Peki, neden kaliteden ödün veriyoruz? Bunun birincil sebebinin rekabetin sadece fiyat üzerinden yapılmaya çalışılması olduğunu söyleyebilirim. Sağlık turizmi sektörüne yeni giren sağlık kuruluşları veya çalışanları hasta çekebilmek ve kendi portföylerini oluşturabilmek adına piyasa fiyatının çok altında hizmet sunarak rekabete katılmaya çalışıyor. Bunun sürdürülebilir olması için de kalitesiz ürün, ucuz işgücü kullanmak durumunda kalıyorlar. Kalite standartlarının altında verilen hizmetler, olumsuz sonuçlar ortaya çıkartıyor. Bu yaklaşım, uzun dönemde ülke sağlık turizmi imajımızı bozarak marka değerini düşürecektir. Bu konuda devletin, ilgili dernek ve kuruluşların düzenleyici olması gerekiyor. Marka değerini yükseltmek için fiyat düşürmek yerine kaliteyi artırmak gerektiğini vurgulamak gerekiyor. Yapılan her tedavi ile ilgili kalite standartları belirlenmeli, bu standartları korumak için akreditasyon çalışmaları yapılmalı. Yine asgari fiyat limiti belirlenmeli ve bunun denetimleri yapılmalı.
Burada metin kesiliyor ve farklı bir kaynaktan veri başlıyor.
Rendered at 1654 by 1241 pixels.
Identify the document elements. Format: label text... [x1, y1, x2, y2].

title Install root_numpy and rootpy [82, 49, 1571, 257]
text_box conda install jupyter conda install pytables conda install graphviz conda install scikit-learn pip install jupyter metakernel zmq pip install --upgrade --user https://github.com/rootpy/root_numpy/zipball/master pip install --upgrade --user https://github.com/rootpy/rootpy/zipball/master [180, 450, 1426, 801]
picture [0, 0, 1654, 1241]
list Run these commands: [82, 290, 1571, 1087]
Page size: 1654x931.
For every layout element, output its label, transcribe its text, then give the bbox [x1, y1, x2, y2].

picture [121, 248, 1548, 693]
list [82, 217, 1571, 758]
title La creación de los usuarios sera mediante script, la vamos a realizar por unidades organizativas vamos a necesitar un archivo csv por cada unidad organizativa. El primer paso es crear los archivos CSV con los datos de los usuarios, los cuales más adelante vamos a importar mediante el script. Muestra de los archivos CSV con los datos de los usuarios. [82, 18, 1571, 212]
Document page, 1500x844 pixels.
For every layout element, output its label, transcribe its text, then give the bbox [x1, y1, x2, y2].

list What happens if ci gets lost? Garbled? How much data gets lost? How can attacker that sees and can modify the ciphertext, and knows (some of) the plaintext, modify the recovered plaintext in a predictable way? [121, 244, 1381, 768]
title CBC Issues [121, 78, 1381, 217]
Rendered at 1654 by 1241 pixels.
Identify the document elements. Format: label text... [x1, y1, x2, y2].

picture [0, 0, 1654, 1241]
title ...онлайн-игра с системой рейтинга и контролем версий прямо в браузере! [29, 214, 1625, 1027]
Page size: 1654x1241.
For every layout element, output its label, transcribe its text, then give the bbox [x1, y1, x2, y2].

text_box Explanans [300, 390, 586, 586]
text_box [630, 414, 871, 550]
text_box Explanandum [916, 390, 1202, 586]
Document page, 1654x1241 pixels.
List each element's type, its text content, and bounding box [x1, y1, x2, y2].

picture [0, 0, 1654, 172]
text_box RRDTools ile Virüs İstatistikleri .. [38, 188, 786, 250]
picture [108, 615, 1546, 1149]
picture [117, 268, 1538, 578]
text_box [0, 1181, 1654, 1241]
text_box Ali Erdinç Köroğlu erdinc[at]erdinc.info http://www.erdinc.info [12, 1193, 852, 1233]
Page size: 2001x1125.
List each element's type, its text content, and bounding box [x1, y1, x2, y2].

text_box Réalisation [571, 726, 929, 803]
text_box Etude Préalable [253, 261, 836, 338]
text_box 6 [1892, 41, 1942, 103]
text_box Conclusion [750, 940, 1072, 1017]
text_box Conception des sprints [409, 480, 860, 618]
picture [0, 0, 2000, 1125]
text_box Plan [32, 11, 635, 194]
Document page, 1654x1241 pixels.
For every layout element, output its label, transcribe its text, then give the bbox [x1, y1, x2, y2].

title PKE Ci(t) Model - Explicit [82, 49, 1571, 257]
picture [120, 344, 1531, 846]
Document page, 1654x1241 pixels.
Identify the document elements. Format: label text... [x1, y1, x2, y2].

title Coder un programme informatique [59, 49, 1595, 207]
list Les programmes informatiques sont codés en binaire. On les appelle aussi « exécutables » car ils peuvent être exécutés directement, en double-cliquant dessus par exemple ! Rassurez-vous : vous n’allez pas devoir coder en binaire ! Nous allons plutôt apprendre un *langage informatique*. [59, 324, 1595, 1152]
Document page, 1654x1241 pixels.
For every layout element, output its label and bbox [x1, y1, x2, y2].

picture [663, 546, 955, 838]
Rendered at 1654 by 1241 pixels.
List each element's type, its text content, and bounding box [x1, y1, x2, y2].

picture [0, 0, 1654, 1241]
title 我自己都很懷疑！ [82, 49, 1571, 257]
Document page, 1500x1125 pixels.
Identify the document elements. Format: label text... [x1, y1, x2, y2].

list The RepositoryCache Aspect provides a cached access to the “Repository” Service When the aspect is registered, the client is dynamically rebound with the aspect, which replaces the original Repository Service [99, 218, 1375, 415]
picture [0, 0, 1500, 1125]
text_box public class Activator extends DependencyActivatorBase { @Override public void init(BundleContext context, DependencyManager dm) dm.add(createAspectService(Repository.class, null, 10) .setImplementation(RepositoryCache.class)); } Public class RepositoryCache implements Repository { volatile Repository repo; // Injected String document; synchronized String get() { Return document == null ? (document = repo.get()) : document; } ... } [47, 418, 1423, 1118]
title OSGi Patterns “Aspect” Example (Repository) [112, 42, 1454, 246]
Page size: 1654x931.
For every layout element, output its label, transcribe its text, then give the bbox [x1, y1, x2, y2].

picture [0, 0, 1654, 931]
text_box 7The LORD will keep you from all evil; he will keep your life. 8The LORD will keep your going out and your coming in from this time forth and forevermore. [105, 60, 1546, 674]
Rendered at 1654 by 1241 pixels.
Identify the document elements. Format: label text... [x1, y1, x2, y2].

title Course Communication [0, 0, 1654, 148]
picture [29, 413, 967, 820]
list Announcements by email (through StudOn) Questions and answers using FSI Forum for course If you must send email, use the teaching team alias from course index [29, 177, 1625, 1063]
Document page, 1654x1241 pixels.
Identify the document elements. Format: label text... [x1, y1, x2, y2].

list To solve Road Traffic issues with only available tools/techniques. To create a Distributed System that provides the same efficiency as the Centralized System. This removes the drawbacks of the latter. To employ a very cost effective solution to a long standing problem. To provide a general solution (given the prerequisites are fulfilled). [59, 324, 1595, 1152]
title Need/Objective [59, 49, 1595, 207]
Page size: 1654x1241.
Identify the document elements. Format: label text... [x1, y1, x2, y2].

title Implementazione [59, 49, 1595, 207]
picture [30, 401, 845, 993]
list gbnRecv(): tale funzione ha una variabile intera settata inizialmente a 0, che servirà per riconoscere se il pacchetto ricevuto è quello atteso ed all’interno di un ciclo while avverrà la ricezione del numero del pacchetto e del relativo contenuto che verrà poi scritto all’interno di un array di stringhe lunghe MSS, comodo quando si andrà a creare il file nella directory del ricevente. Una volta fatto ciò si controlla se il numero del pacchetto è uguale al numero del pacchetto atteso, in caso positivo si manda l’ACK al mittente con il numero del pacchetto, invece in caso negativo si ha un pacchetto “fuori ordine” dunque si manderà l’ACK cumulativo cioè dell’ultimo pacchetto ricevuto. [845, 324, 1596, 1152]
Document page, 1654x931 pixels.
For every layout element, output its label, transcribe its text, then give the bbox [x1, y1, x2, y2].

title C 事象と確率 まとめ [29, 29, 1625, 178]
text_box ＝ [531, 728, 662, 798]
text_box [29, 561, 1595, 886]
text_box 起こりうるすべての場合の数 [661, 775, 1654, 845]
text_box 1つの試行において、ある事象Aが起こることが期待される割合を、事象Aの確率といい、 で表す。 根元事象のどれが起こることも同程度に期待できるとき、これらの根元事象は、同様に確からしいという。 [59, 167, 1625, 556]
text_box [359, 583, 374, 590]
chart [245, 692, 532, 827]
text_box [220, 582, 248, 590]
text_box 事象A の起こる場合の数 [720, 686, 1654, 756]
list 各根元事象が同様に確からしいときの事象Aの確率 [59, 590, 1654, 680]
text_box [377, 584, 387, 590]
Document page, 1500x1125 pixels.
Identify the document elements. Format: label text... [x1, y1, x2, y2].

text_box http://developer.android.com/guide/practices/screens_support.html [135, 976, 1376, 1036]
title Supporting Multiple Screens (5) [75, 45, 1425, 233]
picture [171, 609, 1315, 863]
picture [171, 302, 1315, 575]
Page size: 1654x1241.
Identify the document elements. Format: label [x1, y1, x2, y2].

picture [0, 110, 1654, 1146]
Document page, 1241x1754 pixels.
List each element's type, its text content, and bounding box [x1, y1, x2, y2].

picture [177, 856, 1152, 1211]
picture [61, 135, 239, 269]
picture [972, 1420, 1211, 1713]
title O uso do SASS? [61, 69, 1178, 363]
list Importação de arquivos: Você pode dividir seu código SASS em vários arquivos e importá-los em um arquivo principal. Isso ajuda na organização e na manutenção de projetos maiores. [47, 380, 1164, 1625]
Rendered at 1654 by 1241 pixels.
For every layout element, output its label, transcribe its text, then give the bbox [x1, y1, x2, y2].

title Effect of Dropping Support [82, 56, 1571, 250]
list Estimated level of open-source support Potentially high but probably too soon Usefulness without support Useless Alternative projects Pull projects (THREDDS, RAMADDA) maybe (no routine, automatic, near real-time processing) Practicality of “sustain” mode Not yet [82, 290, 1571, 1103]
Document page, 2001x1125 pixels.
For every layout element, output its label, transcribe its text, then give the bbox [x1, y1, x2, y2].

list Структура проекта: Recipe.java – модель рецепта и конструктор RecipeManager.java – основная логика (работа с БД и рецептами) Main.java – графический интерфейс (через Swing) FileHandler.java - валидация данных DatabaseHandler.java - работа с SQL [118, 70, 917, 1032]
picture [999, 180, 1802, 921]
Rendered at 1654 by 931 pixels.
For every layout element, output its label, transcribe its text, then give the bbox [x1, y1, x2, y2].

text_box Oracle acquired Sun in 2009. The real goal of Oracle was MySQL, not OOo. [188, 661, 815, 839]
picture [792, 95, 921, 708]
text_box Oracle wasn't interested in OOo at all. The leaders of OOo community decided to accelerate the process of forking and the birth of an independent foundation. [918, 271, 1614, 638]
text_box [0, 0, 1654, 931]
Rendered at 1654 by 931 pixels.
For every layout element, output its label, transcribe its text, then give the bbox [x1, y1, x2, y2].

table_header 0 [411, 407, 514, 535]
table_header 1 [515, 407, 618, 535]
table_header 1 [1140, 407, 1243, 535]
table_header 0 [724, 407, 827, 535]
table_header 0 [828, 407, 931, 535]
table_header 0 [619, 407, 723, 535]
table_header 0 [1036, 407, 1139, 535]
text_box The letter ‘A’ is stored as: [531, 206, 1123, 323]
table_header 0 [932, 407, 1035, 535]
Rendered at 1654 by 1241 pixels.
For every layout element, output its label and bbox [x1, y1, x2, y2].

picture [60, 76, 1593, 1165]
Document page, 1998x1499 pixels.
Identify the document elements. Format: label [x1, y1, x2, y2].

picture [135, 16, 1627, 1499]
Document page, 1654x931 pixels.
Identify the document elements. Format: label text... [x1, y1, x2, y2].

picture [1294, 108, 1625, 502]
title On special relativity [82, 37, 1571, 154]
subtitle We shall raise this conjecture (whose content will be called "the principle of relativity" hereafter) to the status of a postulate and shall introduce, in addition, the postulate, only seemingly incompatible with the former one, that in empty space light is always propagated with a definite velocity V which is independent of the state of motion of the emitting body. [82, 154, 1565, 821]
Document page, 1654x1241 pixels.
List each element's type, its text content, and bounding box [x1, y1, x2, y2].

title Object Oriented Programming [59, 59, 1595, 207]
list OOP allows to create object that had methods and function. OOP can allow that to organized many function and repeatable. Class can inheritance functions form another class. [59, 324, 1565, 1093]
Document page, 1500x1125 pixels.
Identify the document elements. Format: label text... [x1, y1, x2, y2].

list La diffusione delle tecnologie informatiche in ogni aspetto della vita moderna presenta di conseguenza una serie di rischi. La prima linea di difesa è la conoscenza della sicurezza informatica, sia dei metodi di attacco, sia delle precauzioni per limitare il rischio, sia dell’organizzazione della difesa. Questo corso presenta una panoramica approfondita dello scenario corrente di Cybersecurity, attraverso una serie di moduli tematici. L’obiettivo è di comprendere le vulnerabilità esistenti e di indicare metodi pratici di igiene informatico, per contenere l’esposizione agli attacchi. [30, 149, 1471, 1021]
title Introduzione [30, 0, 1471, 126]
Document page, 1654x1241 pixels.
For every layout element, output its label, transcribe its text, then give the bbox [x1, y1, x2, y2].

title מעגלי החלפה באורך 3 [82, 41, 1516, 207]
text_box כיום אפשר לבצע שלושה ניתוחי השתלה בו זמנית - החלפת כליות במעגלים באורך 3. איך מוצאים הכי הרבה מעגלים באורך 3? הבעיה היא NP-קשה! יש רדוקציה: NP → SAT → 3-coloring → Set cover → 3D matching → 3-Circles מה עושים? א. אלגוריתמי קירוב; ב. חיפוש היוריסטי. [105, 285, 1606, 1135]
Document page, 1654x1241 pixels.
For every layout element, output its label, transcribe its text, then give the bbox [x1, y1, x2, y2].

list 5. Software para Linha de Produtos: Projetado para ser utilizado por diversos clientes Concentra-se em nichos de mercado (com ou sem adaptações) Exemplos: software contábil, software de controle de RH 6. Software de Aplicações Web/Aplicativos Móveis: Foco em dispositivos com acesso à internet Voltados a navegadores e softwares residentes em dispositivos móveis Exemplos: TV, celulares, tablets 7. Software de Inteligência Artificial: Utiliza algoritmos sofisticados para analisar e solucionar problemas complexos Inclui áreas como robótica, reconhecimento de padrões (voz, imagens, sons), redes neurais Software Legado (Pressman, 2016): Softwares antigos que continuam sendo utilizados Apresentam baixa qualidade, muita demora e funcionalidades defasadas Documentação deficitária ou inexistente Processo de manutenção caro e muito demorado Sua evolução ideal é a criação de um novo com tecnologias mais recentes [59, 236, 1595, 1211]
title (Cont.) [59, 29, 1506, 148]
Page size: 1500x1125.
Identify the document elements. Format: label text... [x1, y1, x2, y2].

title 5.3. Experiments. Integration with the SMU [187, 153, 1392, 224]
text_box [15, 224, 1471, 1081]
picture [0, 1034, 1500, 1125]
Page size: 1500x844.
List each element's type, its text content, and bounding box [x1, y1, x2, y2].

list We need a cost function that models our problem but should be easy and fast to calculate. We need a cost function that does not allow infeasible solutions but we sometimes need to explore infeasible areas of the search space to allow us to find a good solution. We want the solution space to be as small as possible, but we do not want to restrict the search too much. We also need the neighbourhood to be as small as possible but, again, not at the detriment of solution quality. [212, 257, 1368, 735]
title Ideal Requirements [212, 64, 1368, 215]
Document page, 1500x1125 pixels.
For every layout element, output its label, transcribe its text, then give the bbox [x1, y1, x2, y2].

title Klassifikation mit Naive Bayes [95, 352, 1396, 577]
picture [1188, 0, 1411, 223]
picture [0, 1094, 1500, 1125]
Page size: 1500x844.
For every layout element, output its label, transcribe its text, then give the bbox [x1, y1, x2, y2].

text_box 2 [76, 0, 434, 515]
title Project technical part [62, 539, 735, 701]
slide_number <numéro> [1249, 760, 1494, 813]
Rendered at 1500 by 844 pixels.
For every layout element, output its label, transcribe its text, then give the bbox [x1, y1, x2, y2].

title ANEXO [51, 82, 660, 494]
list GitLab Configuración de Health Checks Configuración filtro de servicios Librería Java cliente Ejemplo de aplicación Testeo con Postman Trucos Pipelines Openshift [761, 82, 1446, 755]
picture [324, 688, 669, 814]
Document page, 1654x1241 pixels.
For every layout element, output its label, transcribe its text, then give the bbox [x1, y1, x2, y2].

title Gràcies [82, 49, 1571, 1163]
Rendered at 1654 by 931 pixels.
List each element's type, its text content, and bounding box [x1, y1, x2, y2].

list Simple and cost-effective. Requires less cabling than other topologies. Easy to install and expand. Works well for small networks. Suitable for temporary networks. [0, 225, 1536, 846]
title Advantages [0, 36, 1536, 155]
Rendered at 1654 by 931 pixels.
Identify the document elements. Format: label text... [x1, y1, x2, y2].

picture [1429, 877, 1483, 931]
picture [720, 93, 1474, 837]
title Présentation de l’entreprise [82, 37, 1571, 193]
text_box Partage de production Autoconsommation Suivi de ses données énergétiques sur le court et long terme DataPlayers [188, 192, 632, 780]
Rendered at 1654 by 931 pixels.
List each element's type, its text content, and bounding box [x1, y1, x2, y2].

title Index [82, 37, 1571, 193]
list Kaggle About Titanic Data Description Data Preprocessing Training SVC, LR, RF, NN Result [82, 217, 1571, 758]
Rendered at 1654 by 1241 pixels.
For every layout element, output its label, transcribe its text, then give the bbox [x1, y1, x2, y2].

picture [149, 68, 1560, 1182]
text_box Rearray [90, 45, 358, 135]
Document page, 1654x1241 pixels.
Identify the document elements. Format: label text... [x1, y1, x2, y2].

Bir diğer önemli sorun ise sağlık turizmi organizasyonunun yetkili acenteler yerine piyasada “simsar” olarak tanınan yetkisiz kişiler tarafından yapılıyor olması. Bu kişilerin sağlık turizmi organizasyonlarını yürütmesi, hastaların sağlığına ve güvenliğine yönelik riskleri artırıyor.

Bir hastanın olumlu tecrübesi en az 10 yeni hastayı çekebilirken, olumsuz bir tecrübe 100 hastanın planını değiştirmesine sebep olabilir. Bu nedenle, sağlık turizmi sektöründe müşteri deneyimine öncelik vermek ve kalite standartlarını yükseltmek gerekli. Hastaların tedavisini planlarken uluslararası kılavuzları göz önünde bulundurarak hasta için en uygun ve en sağlıklı tedaviyi seçmeliyiz. Bununla da kalmayıp gelen hastalara ülkemizin doğal ve kültürel zenginlikleriyle tanıştırmalı, tedavilerini unutulmayacak bir deneyime çevirmeliyiz.